Pearl Abyss, best known to MMO fans for Black Desert and CCP Games’ EVE Online, has continued its humdrum financial performance in Q4 2023, with overall revenues of 84.4B KRW ($63.5M US), down 18.1% since Q4 2022, though it stayed pretty steadily at that mark throughout the whole year (Q4 2022 was a big quarter for the company).
As we noted last quarter, Black Desert’s Land of the Morning Light launches on PC and console pulled the game (and the company) out of its Q2 slump in Q3, but the game’s Q4 revenue performance dipped again, down nearly 11% compared to Q4 2022.

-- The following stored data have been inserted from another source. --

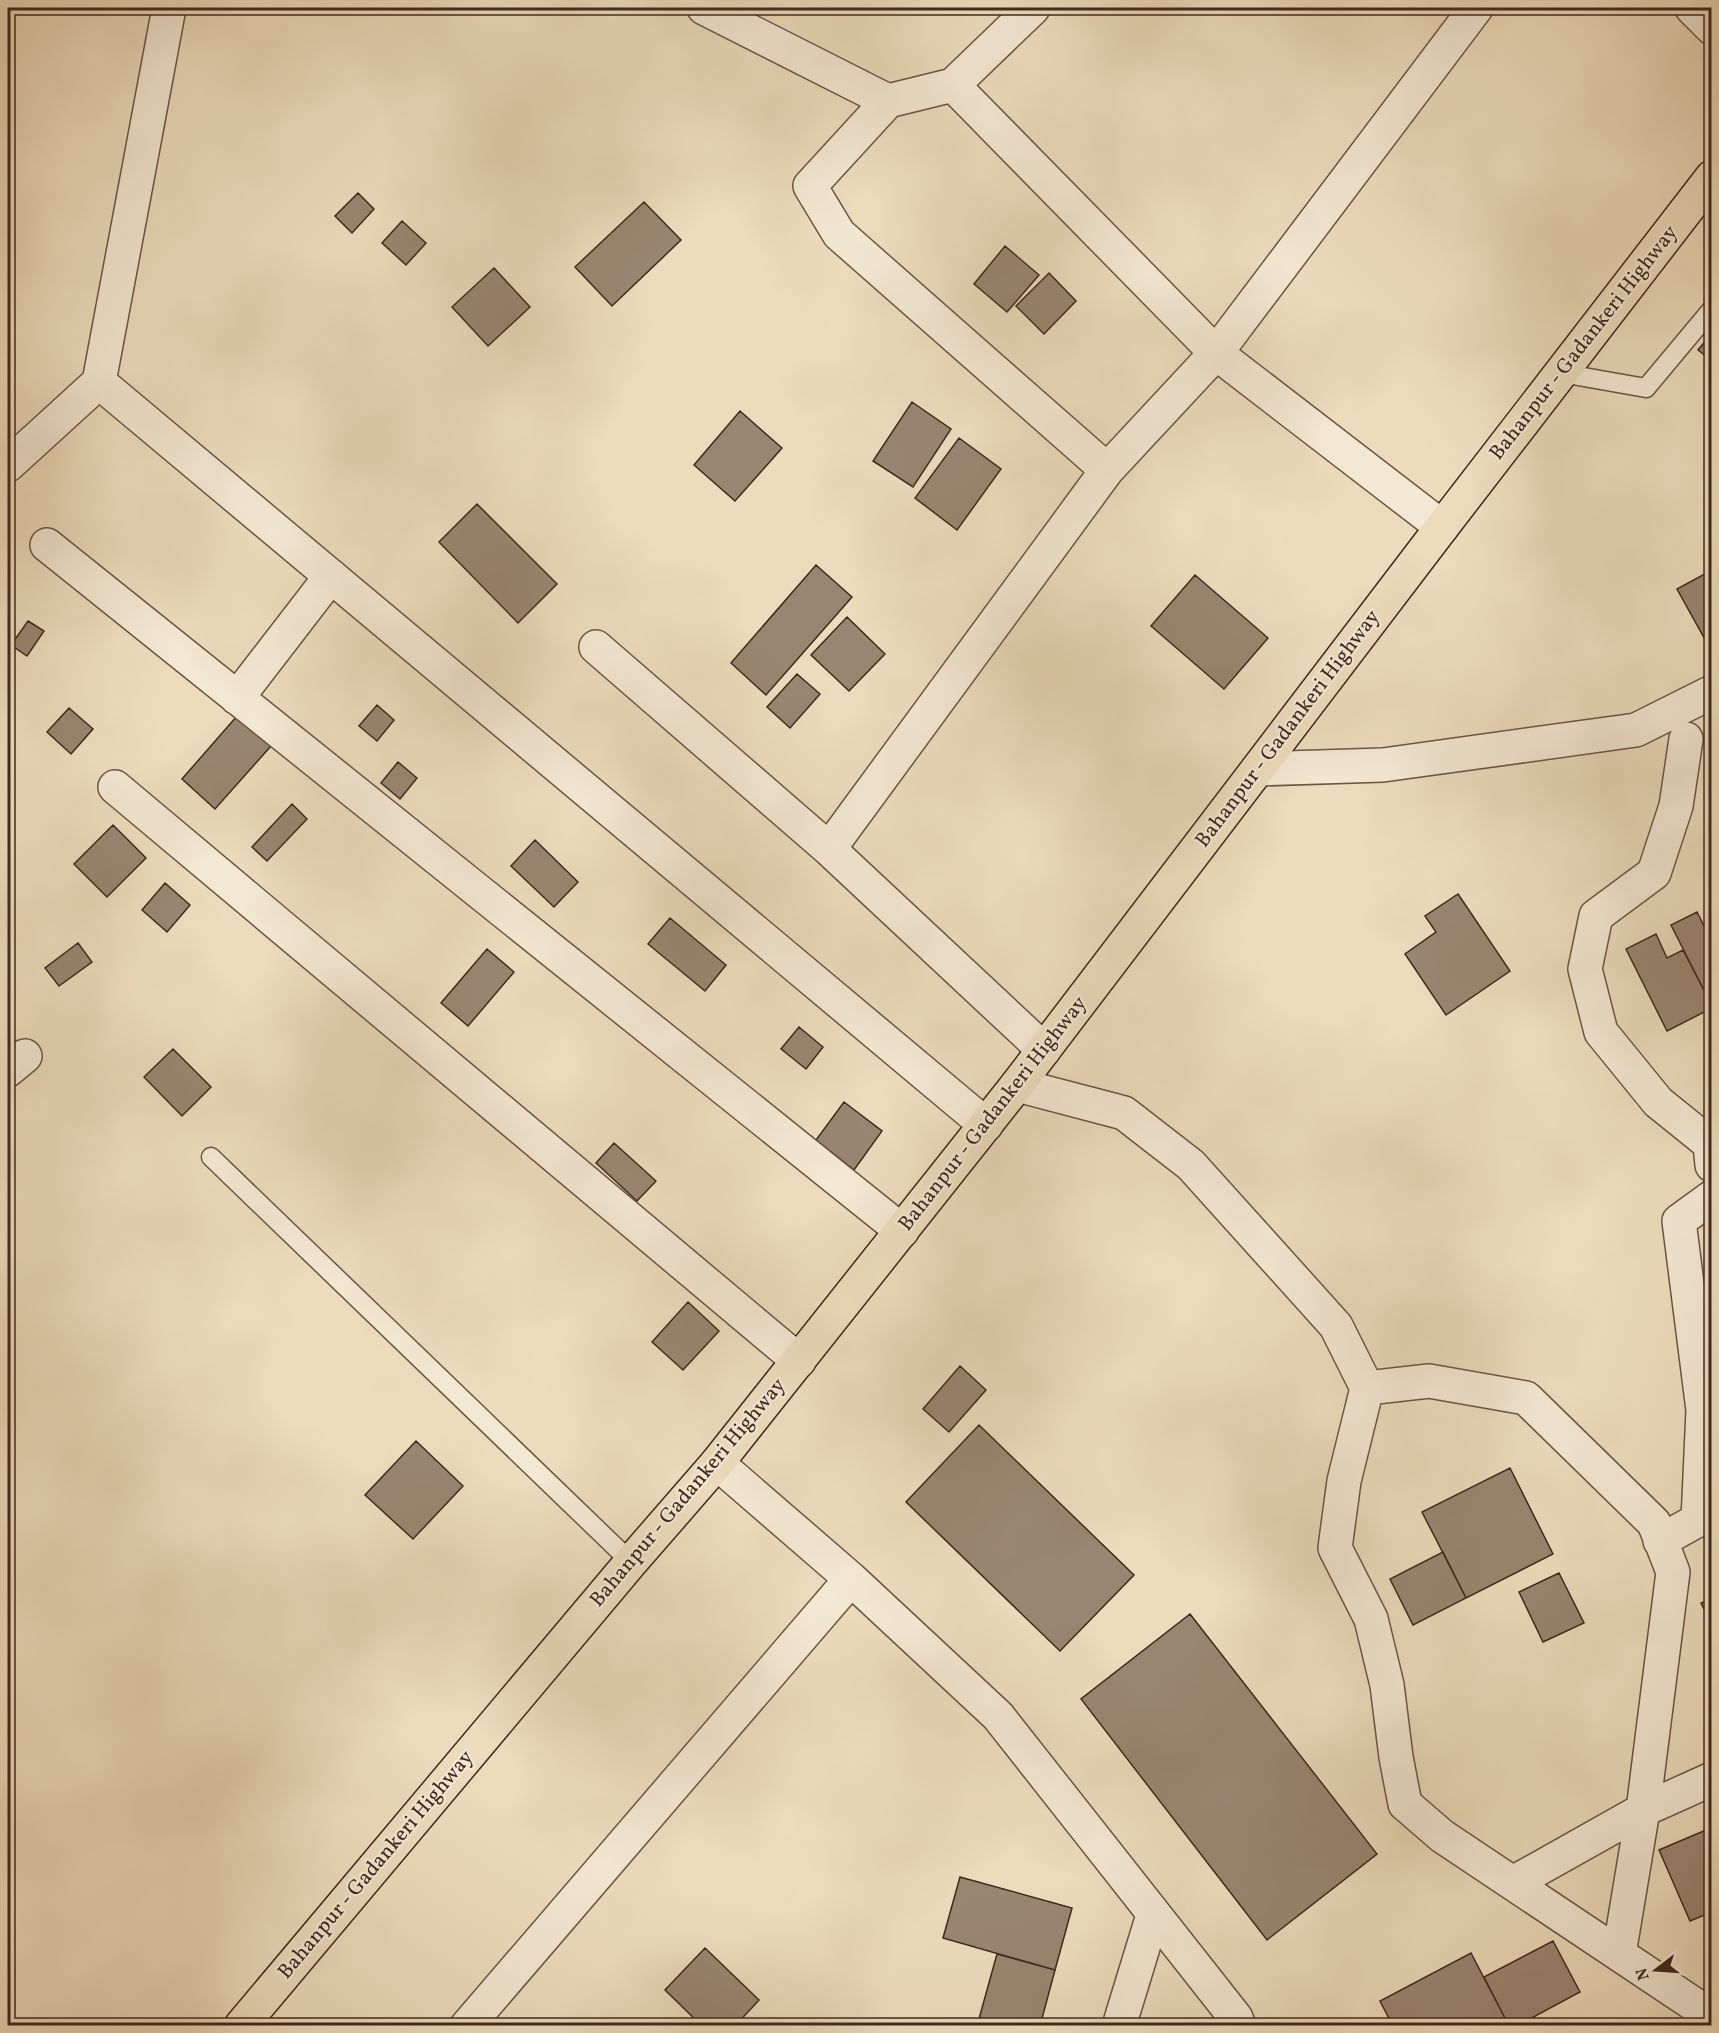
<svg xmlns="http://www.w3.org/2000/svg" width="1719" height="2033" font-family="Vollkorn,serif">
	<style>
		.building { fill: #998671; stroke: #402820; stroke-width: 1.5 }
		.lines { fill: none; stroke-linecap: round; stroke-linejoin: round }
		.lane-casing { stroke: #6b5547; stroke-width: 21 }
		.street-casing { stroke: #6b5547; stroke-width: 36 }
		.highway-casing { stroke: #402820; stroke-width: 36 }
		.lane { stroke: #f3e8d3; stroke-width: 18 }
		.street { stroke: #f3e8d3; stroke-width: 33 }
		.highway { stroke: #ecdcbc; stroke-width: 33 }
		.labels { text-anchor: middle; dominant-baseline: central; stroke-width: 4.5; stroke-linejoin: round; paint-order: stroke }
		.street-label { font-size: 21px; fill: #402820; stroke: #f3e8d3 }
	</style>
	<rect width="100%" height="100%" fill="#ecdcbc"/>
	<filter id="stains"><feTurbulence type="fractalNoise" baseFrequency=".00333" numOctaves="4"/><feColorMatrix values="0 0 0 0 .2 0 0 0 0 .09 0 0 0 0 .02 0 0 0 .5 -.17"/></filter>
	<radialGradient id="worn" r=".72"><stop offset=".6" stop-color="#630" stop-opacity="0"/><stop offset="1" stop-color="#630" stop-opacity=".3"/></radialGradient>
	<path class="building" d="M 358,193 L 374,209 L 352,233 L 335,216 Z
		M 644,202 L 681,240 L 612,306 L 575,267 Z
		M 402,221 L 426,243 L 406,265 L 382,243 Z
		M 1005,246 L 1039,275 L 1007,312 L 974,284 Z
		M 494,268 L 530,307 L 488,346 L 452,307 Z
		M 1049,273 L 1076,301 L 1044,334 L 1016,306 Z
		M 1712,333 L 1712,361 L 1698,350 Z
		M 912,402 L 951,429 L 913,487 L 873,461 Z
		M 740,411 L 782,448 L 735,501 L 694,465 Z
		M 959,438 L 1001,469 L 957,530 L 915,498 Z
		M 477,504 L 557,584 L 518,623 L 439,542 Z
		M 816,565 L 852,597 L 766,695 L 731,663 Z
		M 1712,570 L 1712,652 L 1677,589 Z
		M 1195,575 L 1268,638 L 1224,689 L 1151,626 Z
		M 847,617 L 885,654 L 849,691 L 811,655 Z
		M 28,621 L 44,631 L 27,656 L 11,645 Z
		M 797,674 L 820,694 L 790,728 L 767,707 Z
		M 377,705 L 394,720 L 377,741 L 359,726 Z
		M 69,708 L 93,729 L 71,754 L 47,732 Z
		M 237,716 L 271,746 L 215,809 L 182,779 Z
		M 398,762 L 417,778 L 400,799 L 381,783 Z
		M 292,804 L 307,819 L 267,861 L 252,847 Z
		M 113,825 L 146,858 L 107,897 L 74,864 Z
		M 535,840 L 578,882 L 554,907 L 511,866 Z
		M 165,883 L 190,905 L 167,932 L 142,910 Z
		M 1458,894 L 1510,971 L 1446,1015 L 1405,954 L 1436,932 L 1425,916 Z
		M 1697,912 L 1710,938 L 1712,937 L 1712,1006 L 1671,925 Z
		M 670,918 L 726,965 L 705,991 L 648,944 Z
		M 1656,934 L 1667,958 L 1683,950 L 1712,1006 L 1712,1008 L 1667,1031 L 1626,949 Z
		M 78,943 L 92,962 L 59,986 L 45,968 Z
		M 487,949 L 514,972 L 468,1026 L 441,1003 Z
		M 799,1027 L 823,1047 L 806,1069 L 781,1049 Z
		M 173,1049 L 211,1087 L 182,1116 L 144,1077 Z
		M 844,1102 L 882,1131 L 854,1170 L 816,1140 Z
		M 614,1143 L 656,1181 L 637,1201 L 596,1163 Z
		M 688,1302 L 719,1331 L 683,1370 L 652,1342 Z
		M 960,1366 L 986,1390 L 949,1432 L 923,1409 Z
		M 979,1425 L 1134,1575 L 1060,1651 L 906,1502 Z
		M 416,1441 L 463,1486 L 413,1539 L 365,1495 Z
		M 1510,1468 L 1553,1554 L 1466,1598 L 1422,1512 Z
		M 1443,1552 L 1466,1598 L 1413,1625 L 1390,1579 Z
		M 1559,1573 L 1584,1623 L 1543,1642 L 1519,1592 Z
		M 1712,1598 L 1712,1625 L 1701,1603 Z
		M 1190,1614 L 1377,1854 L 1267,1940 L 1081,1699 Z
		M 1706,1830 L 1712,1844 L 1712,1912 L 1690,1921 L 1659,1850 Z
		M 960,1877 L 1072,1908 L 1055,1970 L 943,1938 Z
		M 1553,1941 L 1580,1992 L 1517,2026 L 1509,2026 L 1484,1977 Z
		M 705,1948 L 759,2000 L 735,2026 L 702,2026 L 665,1990 Z
		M 1471,1953 L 1509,2026 L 1393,2026 L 1380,2001 Z
		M 997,1954 L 1055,1970 L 1040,2026 L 977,2026 Z"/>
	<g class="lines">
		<defs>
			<path id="lane" d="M 1561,373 L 1646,388 L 1712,309
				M 211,1157 L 631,1562"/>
			<path id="street" d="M 704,8 L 888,101 L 953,85 L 1033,8
				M 1692,8 L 1712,28
				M 953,85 L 1216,353 L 1442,527
				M 888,101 L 810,186 L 839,234 L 1107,470
				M 99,382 L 986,1125
				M 8,465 L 99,382 L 169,8
				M 47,545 L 902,1231
				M 596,647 L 829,849 L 1044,1050
				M 237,698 L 331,576
				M 1686,739 L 1676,806 L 1654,873 L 1596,916 L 1585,969 L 1601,1032 L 1658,1102 L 1710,1144 L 1712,1165
				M 1258,769 L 1383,765 L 1636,730 L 1712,692
				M 115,787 L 799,1361
				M 829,849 L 1107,470 L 1216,353 L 1476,8
				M 8,1070 L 25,1056
				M 1017,1085 L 1124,1113 L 1191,1165 L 1336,1326 L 1367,1388 L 1344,1481 L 1335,1548 L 1371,1619 L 1387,1685 L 1396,1757 L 1405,1804 L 1442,1836 L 1707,2013 L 1712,2020
				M 1367,1388 L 1429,1381 L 1526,1398 L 1654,1523 L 1673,1572 L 1643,1810 L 1619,1954
				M 717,1463 L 851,1579 L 998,1716 L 1236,2018 L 1239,2026
				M 1660,1541 L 1698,1520 L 1703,1410 L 1679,1221 L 1712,1197
				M 1513,1883 L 1643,1810 L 1712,1779
				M 467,2026 L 851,1579
				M 1119,2026 L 1153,1915"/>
			<path id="highway" d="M 241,2026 L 631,1562 L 717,1463 L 1017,1085 L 1442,527 L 1712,177"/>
		</defs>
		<use href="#lane" class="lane-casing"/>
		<use href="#street" class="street-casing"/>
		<use href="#highway" class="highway-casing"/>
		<use href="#lane" class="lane"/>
		<use href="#street" class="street"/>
		<use href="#highway" class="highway"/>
	</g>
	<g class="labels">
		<g class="street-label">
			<text transform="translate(1584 343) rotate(-52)">Bahanpur - Gadankeri Highway</text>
			<text transform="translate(1288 729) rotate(-53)">Bahanpur - Gadankeri Highway</text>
			<text transform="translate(993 1114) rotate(-52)">Bahanpur - Gadankeri Highway</text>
			<text transform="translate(688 1493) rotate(-50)">Bahanpur - Gadankeri Highway</text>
			<text transform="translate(376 1865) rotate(-50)">Bahanpur - Gadankeri Highway</text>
		</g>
	</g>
	<rect width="1719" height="2033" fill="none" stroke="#ecdcbc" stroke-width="30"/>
	<rect x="9" y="9" width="1701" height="2015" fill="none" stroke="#402820" stroke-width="3"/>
	<rect x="15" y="15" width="1689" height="2003" fill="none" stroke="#402820" stroke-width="1.5"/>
	<g transform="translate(1656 1970) rotate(253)" stroke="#f3e8d3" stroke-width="4.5" paint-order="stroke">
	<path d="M0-4.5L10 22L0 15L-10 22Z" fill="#402820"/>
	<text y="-9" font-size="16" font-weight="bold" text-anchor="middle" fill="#402820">N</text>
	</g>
	<rect width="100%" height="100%" filter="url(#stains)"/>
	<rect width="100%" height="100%" fill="url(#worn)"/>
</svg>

EVE Online’s performance across 2023 wasn’t a blowout, but Pearl Abyss was happy to focus on it anyway as it had a good Q4 compared to the previous Q4: EVE Online ended the year up 15% in revenues compared to the same quarter in 2022. We note that EVE Online is roughly one-third the size of the Black Desert franchise by revenue alone as of Q4, but the shift in relative sales heft has ensured commensurate bump-ups in NA/EU and PC revenue too.

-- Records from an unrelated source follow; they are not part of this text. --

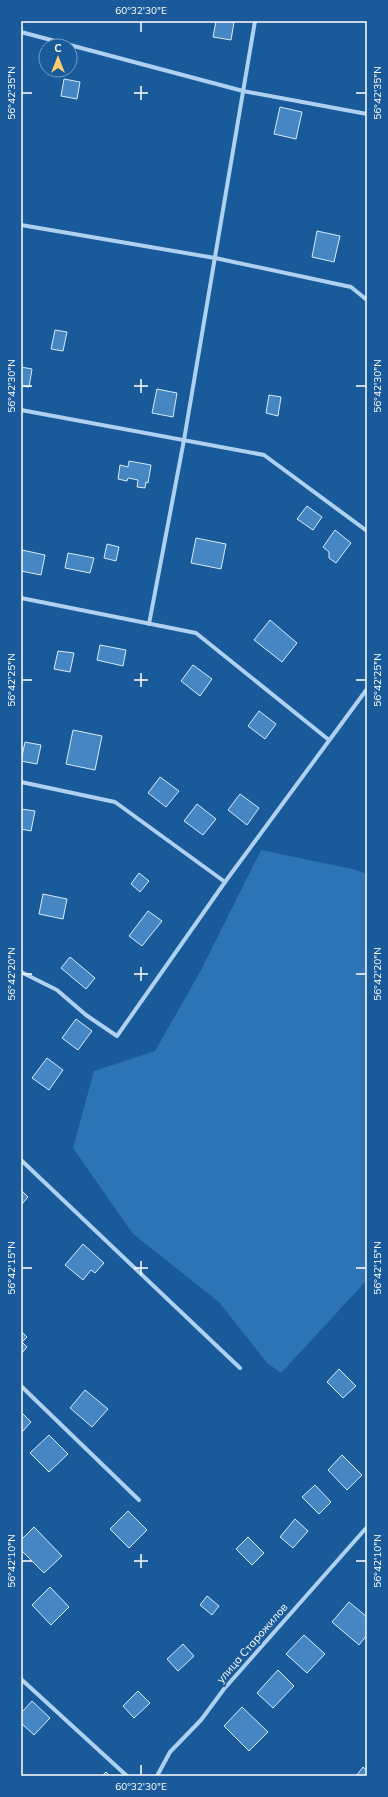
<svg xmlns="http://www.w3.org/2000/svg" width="388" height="1797" viewBox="0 0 388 1797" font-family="Mulish,sans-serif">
<rect width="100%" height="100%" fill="#195a9a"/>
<polygon fill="#2d74b7" points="261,850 352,869 367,874 367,1280 281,1373 267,1363 219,1302 133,1234 73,1148 94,1071 155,1051 200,972"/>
<g fill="#4686c2" stroke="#d7eafc">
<polygon points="216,21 234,22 231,40 213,37"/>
<polygon points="64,79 80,82 77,99 61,96"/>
<polygon points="280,107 302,112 296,139 274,134"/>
<polygon points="317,231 340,236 334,262 312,257"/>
<polygon points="55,330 67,332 63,351 51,349"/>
<polygon points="21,367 32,369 29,387 21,386"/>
<polygon points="157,389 177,393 173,417 152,413"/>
<polygon points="269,395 281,397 278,416 266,413"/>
<polygon points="129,461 151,465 148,483 146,482 145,488 137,487 138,480 128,478 127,481 118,479 120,465 128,467"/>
<polygon points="307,506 322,517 313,530 297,519"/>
<polygon points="335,530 351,543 336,563 329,558 329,552 323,547"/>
<polygon points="196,538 226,544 221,569 191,563"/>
<polygon points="107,544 119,547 116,561 104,558"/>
<polygon points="22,550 45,555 41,575 21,571"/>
<polygon points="68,553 94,558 90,573 65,568"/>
<polygon points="270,620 297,643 282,662 254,640"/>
<polygon points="100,645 126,650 123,666 97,660"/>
<polygon points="58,651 74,653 70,672 54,669"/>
<polygon points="193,665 212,679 200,696 181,681"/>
<polygon points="259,711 276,724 265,739 248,726"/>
<polygon points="73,730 102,736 95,770 66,764"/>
<polygon points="25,742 41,745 37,764 21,761"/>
<polygon points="160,777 179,791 166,807 148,793"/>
<polygon points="240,794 259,808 247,825 228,810"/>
<polygon points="197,804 216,819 203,835 184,821"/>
<polygon points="21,809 35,811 31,831 21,829"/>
<polygon points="139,873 149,881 140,892 131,884"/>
<polygon points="43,894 67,899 63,919 39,914"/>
<polygon points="148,911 162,921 142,946 129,936"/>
<polygon points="70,957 95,978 86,989 61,968"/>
<polygon points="76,1019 92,1031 78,1050 62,1038"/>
<polygon points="47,1058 63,1070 49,1090 32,1078"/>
<polygon points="21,1190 28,1197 21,1205"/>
<polygon points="83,1244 104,1263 95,1273 91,1270 83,1280 65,1265"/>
<polygon points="21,1331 27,1337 22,1342 27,1347 21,1354"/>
<polygon points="339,1369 356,1386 343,1398 327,1382"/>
<polygon points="85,1390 108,1409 92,1427 70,1408"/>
<polygon points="21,1412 31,1422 21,1433"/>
<polygon points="49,1435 68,1454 49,1472 30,1453"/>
<polygon points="342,1455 362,1475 347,1490 328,1470"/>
<polygon points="315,1485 331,1502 319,1514 302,1497"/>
<polygon points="128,1511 147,1530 129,1548 110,1529"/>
<polygon points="295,1519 308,1531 293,1548 280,1537"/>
<polygon points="34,1527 62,1556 44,1573 21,1550 21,1540"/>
<polygon points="248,1537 264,1553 252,1565 236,1549"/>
<polygon points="50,1587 69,1607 51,1625 32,1605"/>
<polygon points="207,1596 219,1606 212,1615 200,1605"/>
<polygon points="349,1602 367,1617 367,1635 359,1645 332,1622"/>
<polygon points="304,1635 325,1654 307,1673 286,1654"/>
<polygon points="183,1644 194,1656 178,1671 167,1659"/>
<polygon points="278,1670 294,1686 273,1708 257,1693"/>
<polygon points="138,1691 150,1703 134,1718 123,1706"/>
<polygon points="32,1701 50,1718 34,1735 21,1723 21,1713"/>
<polygon points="242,1707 268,1732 249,1751 224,1726"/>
<polygon points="363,1767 367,1771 367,1776 356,1776"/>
<polygon points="106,1772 110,1776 102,1776"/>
</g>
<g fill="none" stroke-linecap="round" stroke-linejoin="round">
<g stroke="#afd1f1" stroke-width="4">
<polyline points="21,32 243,91 367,114"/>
<polyline points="21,225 215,258 351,287 367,300"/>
<polyline points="21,410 264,455 367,531"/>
<polyline points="21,598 196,633 329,740"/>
<polyline points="149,624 184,440 255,21"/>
<polyline points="21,782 115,802 225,882"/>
<polyline points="21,972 57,990 86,1015 117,1036 225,882 367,689"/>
<polyline points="21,1160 240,1368"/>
<polyline points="21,1386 139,1500"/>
<polyline points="21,1679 127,1776"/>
<polyline points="157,1776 170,1752 201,1720 224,1689 367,1527"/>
</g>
</g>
<path fill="none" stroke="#fff" stroke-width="1.5" d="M141,22v10M141,86v14M22,93h10M134,93h14M356,93h10M141,379v14M22,386h10M134,386h14M356,386h10M141,673v14M22,680h10M134,680h14M356,680h10M141,967v14M22,974h10M134,974h14M356,974h10M141,1261v14M22,1268h10M134,1268h14M356,1268h10M141,1554v14M22,1561h10M134,1561h14M356,1561h10M141,1765v10"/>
<g text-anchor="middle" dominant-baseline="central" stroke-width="3.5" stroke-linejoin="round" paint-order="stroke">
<g font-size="11" fill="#fff" stroke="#195a9a">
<text transform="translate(252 1643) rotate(-49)">улица Старожилов</text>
</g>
</g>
<rect width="388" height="1797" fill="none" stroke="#195a9a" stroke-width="44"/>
<g transform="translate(58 58)"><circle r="19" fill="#195a9a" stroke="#759cc2"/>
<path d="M0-3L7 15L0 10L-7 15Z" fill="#ffcd70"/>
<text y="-6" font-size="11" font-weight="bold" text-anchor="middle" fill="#ffffff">С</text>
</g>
<rect x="22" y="22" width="344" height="1753" fill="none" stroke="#fff" stroke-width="1.5"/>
<g font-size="10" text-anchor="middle" fill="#fff">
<text x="141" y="14">60°32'30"E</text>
<text transform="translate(11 93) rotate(-90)" y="4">56°42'35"N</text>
<text transform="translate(377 93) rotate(-90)" y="4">56°42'35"N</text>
<text transform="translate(11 386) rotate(-90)" y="4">56°42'30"N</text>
<text transform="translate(377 386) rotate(-90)" y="4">56°42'30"N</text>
<text transform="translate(11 680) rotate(-90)" y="4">56°42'25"N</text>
<text transform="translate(377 680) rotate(-90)" y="4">56°42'25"N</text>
<text transform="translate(11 974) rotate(-90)" y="4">56°42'20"N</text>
<text transform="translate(377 974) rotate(-90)" y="4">56°42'20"N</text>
<text transform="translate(11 1268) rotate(-90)" y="4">56°42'15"N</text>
<text transform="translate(377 1268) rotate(-90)" y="4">56°42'15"N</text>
<text transform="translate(11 1561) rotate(-90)" y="4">56°42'10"N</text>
<text transform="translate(377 1561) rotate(-90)" y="4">56°42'10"N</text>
<text x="141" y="1790">60°32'30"E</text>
</g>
</svg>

To investors, Pearl Abyss continued to talk up EVE Online’s blockchain fiasco Project Awakening, the potential for a Black Desert release in China and on next-gen consoles, the impending launch of mobile EVE Galaxy Conquest, plans to uproot CCP’s base in London, and ongoing development for EVE Vanguard. The long-delayed Crimson Desert will apparently get marketing efforts in Q3/Q4 of this year, but at this point, don’t hold your breath.